++++ EXCERPT TO READ

The Single Most Important Fact, Perhaps, of the Entire Movie Industry: Nobody Knows Anything

William Goldman? Will Rogers? Kevin Smith? Gus Van Sant? Robert Towne? Anonymous?

Dear Quote Investigator: Predicting the box office success of a forthcoming movie is apparently impossible. It is also difficult to anticipate the critical response. These challenges are encapsulated in a Hollywood adage of exasperation:

Nobody knows anything.

Would you please explore the provenance of this saying?

Quote Investigator: William Goldman wrote the screenplays for Butch Cassidy and the Sundance Kid (1969), The Stepford Wives (1975), All the President’s Men (1976), Marathon Man (1976), The Princess Bride (1987) and other significant films. In 1983 he published “Adventures in the Screen Trade: A Personal View of Hollywood and Screenwriting” which included the following passage. Emphasis added to excerpts by QI: 1

The “go” decision is the ultimate importance of the studio executive. They are responsible for what gets up there on the silver screen. Compounding their problem of no job security in the decision-making process is the single most important fact, perhaps, of the entire movie industry:


Interestingly, the famous humorist Will Rogers who suffered financial setbacks in the film world made a similar observation in a 1928 essay that was reprinted in his autobiography: 2

I can’t write about the movies for I don’t know anything about them, and I don’t think anybody else knows anything about them.

++++++++
++++ GIVEN RECORDS

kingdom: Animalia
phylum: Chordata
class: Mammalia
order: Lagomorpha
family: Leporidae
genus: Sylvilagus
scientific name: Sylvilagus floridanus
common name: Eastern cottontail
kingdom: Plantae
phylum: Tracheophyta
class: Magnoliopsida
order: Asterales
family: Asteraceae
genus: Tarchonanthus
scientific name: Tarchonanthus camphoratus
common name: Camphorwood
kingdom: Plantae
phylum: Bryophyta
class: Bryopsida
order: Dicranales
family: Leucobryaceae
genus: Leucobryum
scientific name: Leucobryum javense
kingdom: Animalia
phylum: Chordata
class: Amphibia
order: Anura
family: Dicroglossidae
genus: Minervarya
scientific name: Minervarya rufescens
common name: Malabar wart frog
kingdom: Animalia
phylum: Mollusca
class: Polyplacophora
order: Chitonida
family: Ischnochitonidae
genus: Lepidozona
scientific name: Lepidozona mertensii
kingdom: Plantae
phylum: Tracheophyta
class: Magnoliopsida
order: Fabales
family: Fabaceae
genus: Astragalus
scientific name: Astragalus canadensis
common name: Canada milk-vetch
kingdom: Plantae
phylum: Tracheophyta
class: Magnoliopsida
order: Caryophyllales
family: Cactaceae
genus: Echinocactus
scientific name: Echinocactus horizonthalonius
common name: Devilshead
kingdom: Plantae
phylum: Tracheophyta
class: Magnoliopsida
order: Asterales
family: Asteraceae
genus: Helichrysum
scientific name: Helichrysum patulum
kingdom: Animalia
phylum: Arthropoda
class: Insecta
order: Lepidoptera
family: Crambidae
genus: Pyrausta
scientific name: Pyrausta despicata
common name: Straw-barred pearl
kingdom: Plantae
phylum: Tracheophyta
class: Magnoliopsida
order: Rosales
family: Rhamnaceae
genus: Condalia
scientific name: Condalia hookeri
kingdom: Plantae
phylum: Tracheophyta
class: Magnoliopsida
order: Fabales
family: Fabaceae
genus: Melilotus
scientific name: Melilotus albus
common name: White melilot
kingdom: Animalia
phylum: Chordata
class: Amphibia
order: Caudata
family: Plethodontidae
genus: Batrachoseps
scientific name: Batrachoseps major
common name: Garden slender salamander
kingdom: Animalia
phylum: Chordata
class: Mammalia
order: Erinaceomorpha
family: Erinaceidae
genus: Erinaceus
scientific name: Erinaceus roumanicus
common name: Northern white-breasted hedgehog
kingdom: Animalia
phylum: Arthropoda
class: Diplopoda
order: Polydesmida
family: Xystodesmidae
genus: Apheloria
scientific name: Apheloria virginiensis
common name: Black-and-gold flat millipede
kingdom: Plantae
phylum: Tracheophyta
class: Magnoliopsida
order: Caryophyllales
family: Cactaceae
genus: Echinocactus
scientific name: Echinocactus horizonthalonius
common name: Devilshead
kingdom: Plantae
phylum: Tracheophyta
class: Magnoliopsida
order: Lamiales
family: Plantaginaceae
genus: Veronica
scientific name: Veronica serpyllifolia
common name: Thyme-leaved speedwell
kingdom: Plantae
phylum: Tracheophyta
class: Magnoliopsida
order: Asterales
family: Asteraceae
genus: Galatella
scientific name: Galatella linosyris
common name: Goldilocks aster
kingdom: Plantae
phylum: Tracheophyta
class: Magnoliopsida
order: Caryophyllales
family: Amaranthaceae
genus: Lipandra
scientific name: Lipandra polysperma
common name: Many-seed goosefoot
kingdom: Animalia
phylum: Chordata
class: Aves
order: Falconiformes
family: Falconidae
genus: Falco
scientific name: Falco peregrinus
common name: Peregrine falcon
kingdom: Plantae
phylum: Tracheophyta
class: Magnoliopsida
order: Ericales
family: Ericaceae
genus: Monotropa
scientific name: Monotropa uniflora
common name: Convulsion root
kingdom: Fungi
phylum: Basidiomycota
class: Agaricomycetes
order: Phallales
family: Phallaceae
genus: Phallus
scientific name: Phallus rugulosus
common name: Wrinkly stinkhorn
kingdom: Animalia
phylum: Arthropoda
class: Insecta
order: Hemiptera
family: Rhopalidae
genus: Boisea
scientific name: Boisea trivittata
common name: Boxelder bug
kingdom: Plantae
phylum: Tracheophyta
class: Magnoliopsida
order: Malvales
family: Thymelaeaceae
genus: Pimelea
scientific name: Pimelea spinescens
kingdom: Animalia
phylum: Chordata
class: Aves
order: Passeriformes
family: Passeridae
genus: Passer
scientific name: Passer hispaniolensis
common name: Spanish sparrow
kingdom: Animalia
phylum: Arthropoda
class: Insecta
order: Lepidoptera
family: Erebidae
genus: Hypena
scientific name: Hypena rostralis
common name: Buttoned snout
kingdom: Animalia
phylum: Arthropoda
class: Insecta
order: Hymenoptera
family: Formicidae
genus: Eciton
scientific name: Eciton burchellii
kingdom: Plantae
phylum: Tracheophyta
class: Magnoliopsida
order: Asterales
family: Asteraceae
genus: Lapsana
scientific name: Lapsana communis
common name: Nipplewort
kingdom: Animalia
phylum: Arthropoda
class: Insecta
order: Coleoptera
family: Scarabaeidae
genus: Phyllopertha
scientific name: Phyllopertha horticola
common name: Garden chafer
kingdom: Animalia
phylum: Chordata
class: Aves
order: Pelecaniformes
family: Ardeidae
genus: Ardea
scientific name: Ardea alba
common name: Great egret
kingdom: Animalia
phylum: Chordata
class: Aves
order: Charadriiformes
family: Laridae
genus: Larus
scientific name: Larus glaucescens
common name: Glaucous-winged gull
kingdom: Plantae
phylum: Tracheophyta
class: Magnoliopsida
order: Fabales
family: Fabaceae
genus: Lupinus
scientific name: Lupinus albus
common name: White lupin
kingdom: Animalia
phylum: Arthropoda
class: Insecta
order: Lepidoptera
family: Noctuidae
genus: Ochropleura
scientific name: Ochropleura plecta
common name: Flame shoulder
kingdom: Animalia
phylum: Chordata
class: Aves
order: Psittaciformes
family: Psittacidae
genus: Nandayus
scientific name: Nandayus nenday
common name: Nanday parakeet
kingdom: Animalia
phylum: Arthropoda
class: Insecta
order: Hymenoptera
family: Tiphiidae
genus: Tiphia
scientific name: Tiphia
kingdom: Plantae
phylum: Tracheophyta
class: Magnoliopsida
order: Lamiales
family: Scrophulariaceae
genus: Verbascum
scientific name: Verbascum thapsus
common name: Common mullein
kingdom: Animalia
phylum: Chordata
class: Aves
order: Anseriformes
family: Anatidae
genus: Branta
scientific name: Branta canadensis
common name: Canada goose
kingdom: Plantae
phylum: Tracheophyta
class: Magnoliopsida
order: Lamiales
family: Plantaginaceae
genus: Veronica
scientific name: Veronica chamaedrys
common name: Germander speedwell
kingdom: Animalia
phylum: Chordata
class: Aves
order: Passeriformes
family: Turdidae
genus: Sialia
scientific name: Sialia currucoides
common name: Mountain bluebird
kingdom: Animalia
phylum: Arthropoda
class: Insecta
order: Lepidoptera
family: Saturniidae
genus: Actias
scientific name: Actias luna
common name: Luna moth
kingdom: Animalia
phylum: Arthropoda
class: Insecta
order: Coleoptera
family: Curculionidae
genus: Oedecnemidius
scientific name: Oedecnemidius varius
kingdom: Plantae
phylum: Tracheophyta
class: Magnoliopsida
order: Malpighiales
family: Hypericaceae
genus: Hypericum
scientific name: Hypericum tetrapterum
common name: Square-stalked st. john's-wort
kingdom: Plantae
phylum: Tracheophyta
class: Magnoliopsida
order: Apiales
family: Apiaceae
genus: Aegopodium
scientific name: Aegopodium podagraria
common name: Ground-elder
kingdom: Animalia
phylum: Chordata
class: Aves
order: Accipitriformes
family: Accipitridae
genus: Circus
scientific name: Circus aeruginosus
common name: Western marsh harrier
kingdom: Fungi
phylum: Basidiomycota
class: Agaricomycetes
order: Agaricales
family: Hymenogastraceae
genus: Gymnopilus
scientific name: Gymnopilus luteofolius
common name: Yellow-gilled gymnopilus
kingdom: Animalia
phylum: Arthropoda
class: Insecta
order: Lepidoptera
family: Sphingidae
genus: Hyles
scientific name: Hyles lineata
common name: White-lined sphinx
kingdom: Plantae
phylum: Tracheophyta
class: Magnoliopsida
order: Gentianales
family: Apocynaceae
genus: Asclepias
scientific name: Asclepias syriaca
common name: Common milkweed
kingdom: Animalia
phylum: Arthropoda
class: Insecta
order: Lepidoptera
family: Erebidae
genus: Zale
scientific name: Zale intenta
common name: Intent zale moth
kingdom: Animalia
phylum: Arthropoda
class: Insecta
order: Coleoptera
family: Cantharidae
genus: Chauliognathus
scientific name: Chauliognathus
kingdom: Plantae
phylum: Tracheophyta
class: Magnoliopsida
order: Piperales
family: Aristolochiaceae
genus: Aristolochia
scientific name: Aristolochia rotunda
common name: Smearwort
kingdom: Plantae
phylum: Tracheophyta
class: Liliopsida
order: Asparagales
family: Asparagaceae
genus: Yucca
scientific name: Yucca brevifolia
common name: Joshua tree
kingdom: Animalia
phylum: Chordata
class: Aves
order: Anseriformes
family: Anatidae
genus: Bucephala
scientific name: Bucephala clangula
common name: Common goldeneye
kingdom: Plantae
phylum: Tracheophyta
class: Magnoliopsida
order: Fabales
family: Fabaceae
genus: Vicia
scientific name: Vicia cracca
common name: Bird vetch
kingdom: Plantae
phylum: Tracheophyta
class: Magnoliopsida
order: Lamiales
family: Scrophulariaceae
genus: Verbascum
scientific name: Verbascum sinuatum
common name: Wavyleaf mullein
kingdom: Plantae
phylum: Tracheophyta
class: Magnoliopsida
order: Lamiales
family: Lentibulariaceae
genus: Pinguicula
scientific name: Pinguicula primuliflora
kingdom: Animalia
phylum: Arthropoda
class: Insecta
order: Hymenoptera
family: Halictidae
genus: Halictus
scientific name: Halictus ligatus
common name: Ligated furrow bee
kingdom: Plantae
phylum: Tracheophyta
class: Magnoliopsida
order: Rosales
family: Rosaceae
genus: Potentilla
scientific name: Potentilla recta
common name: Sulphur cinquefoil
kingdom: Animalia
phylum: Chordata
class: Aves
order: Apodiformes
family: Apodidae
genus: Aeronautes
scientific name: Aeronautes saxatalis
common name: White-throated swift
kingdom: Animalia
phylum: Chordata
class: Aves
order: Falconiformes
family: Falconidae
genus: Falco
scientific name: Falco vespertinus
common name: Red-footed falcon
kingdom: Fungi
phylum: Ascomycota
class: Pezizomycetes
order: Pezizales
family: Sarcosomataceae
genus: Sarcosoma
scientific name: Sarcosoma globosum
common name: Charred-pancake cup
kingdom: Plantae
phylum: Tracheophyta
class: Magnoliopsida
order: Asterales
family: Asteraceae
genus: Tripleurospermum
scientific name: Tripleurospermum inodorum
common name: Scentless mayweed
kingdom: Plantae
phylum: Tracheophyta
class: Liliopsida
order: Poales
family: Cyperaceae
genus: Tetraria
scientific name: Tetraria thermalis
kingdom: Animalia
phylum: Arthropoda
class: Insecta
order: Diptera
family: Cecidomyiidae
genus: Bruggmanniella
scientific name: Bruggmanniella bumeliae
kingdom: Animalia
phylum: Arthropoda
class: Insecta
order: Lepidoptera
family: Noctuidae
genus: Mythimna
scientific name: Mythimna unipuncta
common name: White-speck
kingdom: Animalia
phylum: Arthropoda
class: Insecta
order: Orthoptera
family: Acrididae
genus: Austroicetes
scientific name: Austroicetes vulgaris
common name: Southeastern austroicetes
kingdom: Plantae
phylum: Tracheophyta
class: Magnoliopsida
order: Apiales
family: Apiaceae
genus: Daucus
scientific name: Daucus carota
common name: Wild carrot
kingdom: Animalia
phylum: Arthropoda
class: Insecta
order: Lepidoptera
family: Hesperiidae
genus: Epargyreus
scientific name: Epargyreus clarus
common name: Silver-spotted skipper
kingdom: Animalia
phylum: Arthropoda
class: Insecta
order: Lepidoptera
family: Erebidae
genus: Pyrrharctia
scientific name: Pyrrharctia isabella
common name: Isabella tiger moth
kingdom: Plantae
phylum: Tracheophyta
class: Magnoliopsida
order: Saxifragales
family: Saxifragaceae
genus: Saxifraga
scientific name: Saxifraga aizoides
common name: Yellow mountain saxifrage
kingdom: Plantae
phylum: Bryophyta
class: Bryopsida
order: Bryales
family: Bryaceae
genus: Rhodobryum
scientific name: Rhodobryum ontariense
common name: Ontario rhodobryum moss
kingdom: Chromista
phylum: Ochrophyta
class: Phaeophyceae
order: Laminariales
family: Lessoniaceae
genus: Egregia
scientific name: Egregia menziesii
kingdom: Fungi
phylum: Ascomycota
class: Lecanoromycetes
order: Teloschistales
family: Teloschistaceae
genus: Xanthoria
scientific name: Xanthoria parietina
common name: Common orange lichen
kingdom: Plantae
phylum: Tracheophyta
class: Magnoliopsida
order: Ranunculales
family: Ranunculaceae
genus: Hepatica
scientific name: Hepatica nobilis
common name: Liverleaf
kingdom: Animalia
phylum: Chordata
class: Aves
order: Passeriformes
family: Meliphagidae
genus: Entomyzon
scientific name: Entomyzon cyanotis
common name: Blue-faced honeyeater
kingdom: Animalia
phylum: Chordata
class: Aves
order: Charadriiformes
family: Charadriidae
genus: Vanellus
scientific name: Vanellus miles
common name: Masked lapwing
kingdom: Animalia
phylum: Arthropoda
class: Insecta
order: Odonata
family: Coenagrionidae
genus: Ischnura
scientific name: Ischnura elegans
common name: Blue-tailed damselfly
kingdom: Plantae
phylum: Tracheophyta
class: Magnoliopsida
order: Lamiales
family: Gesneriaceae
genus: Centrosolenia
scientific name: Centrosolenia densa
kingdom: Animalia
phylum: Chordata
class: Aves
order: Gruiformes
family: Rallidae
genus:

++++++++

### TASKS TO PERFORM
• a. Write out the whole Quote Investigator piece on the saying "Nobody knows anything," word for word.
• b. From the listing, pull out the stretch from the line that contains "common name: Canada goose" through the line that contains "family: Hypericaceae", reproducing those lines verbatim and nothing else.

### PER-TASK OUTPUTS
• a.
The Single Most Important Fact, Perhaps, of the Entire Movie Industry: Nobody Knows Anything

William Goldman? Will Rogers? Kevin Smith? Gus Van Sant? Robert Towne? Anonymous?

Dear Quote Investigator: Predicting the box office success of a forthcoming movie is apparently impossible. It is also difficult to anticipate the critical response. These challenges are encapsulated in a Hollywood adage of exasperation:

Nobody knows anything.

Would you please explore the provenance of this saying?

Quote Investigator: William Goldman wrote the screenplays for Butch Cassidy and the Sundance Kid (1969), The Stepford Wives (1975), All the President’s Men (1976), Marathon Man (1976), The Princess Bride (1987) and other significant films. In 1983 he published “Adventures in the Screen Trade: A Personal View of Hollywood and Screenwriting” which included the following passage. Emphasis added to excerpts by QI: 1

The “go” decision is the ultimate importance of the studio executive. They are responsible for what gets up there on the silver screen. Compounding their problem of no job security in the decision-making process is the single most important fact, perhaps, of the entire movie industry:


Interestingly, the famous humorist Will Rogers who suffered financial setbacks in the film world made a similar observation in a 1928 essay that was reprinted in his autobiography: 2

I can’t write about the movies for I don’t know anything about them, and I don’t think anybody else knows anything about them.

• b.
common name: Canada goose
kingdom: Plantae
phylum: Tracheophyta
class: Magnoliopsida
order: Lamiales
family: Plantaginaceae
genus: Veronica
scientific name: Veronica chamaedrys
common name: Germander speedwell
kingdom: Animalia
phylum: Chordata
class: Aves
order: Passeriformes
family: Turdidae
genus: Sialia
scientific name: Sialia currucoides
common name: Mountain bluebird
kingdom: Animalia
phylum: Arthropoda
class: Insecta
order: Lepidoptera
family: Saturniidae
genus: Actias
scientific name: Actias luna
common name: Luna moth
kingdom: Animalia
phylum: Arthropoda
class: Insecta
order: Coleoptera
family: Curculionidae
genus: Oedecnemidius
scientific name: Oedecnemidius varius
kingdom: Plantae
phylum: Tracheophyta
class: Magnoliopsida
order: Malpighiales
family: Hypericaceae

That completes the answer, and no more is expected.